● PROBLEM TO WORK ON:
Write all of the entries again. Keep them exactly as they are.

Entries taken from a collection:
----------

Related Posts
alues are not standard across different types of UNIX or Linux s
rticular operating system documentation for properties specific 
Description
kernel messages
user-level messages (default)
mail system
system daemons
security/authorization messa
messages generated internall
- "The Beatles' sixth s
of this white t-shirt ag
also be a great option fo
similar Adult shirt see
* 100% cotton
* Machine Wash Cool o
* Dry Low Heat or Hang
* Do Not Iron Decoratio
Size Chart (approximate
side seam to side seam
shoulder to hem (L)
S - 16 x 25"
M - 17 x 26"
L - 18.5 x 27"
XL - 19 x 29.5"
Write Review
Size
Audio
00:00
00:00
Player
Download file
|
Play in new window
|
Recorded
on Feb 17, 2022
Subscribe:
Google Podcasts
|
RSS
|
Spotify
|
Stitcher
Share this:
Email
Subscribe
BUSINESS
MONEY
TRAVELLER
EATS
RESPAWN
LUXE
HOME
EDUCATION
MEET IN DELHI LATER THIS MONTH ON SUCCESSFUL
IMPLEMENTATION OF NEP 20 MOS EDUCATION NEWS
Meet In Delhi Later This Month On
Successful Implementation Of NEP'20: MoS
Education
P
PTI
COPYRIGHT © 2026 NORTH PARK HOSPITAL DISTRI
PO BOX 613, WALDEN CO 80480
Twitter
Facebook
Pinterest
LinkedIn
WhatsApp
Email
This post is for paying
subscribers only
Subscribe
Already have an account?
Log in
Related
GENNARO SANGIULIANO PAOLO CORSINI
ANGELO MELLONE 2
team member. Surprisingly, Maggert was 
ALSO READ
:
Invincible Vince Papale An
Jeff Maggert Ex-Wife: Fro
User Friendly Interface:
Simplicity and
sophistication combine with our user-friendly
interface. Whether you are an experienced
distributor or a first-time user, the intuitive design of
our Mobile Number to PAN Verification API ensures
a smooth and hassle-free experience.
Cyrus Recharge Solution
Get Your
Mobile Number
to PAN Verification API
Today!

----------

● REPLY TO THE EXERCISE:
Related Posts
alues are not standard across different types of UNIX or Linux s
rticular operating system documentation for properties specific 
Description
kernel messages
user-level messages (default)
mail system
system daemons
security/authorization messa
messages generated internall
- "The Beatles' sixth s
of this white t-shirt ag
also be a great option fo
similar Adult shirt see
* 100% cotton
* Machine Wash Cool o
* Dry Low Heat or Hang
* Do Not Iron Decoratio
Size Chart (approximate
side seam to side seam
shoulder to hem (L)
S - 16 x 25"
M - 17 x 26"
L - 18.5 x 27"
XL - 19 x 29.5"
Write Review
Size
Audio
00:00
00:00
Player
Download file
|
Play in new window
|
Recorded
on Feb 17, 2022
Subscribe:
Google Podcasts
|
RSS
|
Spotify
|
Stitcher
Share this:
Email
Subscribe
BUSINESS
MONEY
TRAVELLER
EATS
RESPAWN
LUXE
HOME
EDUCATION
MEET IN DELHI LATER THIS MONTH ON SUCCESSFUL
IMPLEMENTATION OF NEP 20 MOS EDUCATION NEWS
Meet In Delhi Later This Month On
Successful Implementation Of NEP'20: MoS
Education
P
PTI
COPYRIGHT © 2026 NORTH PARK HOSPITAL DISTRI
PO BOX 613, WALDEN CO 80480
Twitter
Facebook
Pinterest
LinkedIn
WhatsApp
Email
This post is for paying
subscribers only
Subscribe
Already have an account?
Log in
Related
GENNARO SANGIULIANO PAOLO CORSINI
ANGELO MELLONE 2
team member. Surprisingly, Maggert was 
ALSO READ
:
Invincible Vince Papale An
Jeff Maggert Ex-Wife: Fro
User Friendly Interface:
Simplicity and
sophistication combine with our user-friendly
interface. Whether you are an experienced
distributor or a first-time user, the intuitive design of
our Mobile Number to PAN Verification API ensures
a smooth and hassle-free experience.
Cyrus Recharge Solution
Get Your
Mobile Number
to PAN Verification API
Today!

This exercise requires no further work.